For the cost of a laptop today, the Navy's nuclear propulsion program began 77 years ago. It could only have been a Navy physicist who upon observing the energy created by the splitting of uranium atoms, would also wonder if that could be used for propulsion at sea. It was in 1939 when
Naval Research Laboratory (NRL) scientists met to determine if a "
fission chamber" could generate steam to operate a turbine to propel a submarine. Dr. Ross Gunn, head of the Mechanics and Electricity Division, asked for $1,500 to pay for initial research. The funds were approved, and so began the Navy's nuclear fission program.

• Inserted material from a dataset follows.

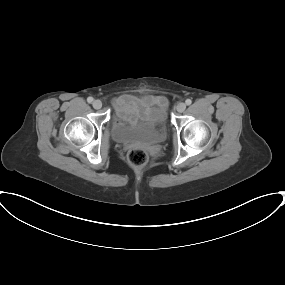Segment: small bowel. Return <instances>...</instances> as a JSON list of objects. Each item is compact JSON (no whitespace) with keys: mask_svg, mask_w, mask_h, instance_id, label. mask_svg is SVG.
<instances>
[{"mask_svg":"<svg viewBox=\"0 0 285 285\" xmlns=\"http://www.w3.org/2000/svg\"><path fill=\"white\" fill-rule=\"evenodd\" d=\"M119 104L124 106V113L129 121H135L139 118L147 116L150 109L157 105L158 107L166 108L167 102L161 96H145L143 98H136L130 95L119 99Z\"/></svg>","mask_w":285,"mask_h":285,"instance_id":"c3829d8e","label":"small bowel"}]
</instances>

The research took a back seat in 1942 when members of NRL's nuclear program assisted with the
Manhattan Project that would unleash the power of nuclear fission in the form of the atom bombs that would end World War II.
After the war, work on a nuclear propulsion system resumed in 1946 when then-
Capt. Hyman G. Rickover, an engineering officer, joined the post-war Manhattan Project's power reactor program at Oak Ridge, Tenn. He had a reputation as an "acerbic" personality, but also the determination to bulldoze through bureaucracy. He berated a team of scientists at the Atomic Energy Commission's General Advisory Committee in Sept. 1946 after they determined it would be 20 years before there could be a demonstration of atomic power for practical uses. A Jan. 9, 1947 report to
Chief of Naval Operations Chester W. Nimitz stated submarines capable of operating submerged for unlimited periods could be possible by the mid-1950s, "provided nuclear power is made available for submarine propulsion." The report was approved by Nimitz the following day.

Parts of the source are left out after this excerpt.